The Connection Between Tooth Pain and Sinus Infection
A sinus infection, or sinusitis, occurs when the nasal cavities are infected by a virus, causing them to become inflamed and swollen. Sinusitis can also be caused by bacteria or fungi, or triggered by a tooth infection, nasal polyps, allergies, or a deviated septum.
The most common symptom of sinusitis is pain. Since you have multiple sinuses behind the nose and around the eyes, any of them can hurt, causing you to experience facial pain. The swelling and inflammation also causes your pain in your sinuses with a dull pressure, causing you to suffer a headache.
You may feel pain between your eyes, in your teeth and upper jaws, in your forehead, or on either side of the nose.

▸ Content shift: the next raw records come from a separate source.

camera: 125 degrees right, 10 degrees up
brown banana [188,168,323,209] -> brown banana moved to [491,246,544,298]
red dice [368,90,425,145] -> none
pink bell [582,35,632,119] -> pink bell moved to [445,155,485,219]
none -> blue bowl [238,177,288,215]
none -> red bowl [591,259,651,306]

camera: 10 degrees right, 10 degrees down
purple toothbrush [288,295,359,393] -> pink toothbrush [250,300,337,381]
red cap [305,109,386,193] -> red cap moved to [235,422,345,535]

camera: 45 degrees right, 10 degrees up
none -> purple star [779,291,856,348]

Why do you also experience a toothache?
Generally, any harm in the maxillary sinuses and/or paranasal mucosa tends to refer pain to the upper teeth. People experience sinus infection-related tooth pain when fluid builds up in the sinus cavities during the infection, causing pressure in the upper teeth that are in close proximity to the maxillary sinus.
How the pain feels like.
Sinus infection tooth pain tends to occur suddenly, and is felt in multiple teeth as a throbbing, aching, or dull pain. In some cases, you can experience some pressure below the eyes that increases when you lower your head, cough, sneeze, or apply pressure over the sinuses. The dull ache feels like something exerting a force down on your teeth. You may also experience some sensitivity when chewing.
This kind of pain can occur even when you don’t have a bad case of sinus infection. For instance, you can experience similar pain when you have a bad head cold, or a mild case of sinus congestion.
Other side effects of a sinus infection include:
● Congestion that forces you to breathe through the mouth
● This promotes a dry mouth
● Diminished saliva production increases the risk of dental health problems like gum disease, bad breath, and tooth decay
More about nasal/sinus toothaches.
A “sinus toothache” is often associated with a history of sinus problem, nasal congestion, or upper respiratory infection. The condition can be diagnosed through a number of tests, including MRI, sinus x-rays, or a visual nasal exam. It is fairly easy to manage by treating the cause of the infection and relieving pressure in the sinuses. You can inhale warm air or drink plenty of water to thin the mucus, or treat it with decongestants, antibiotics, and antihistamines.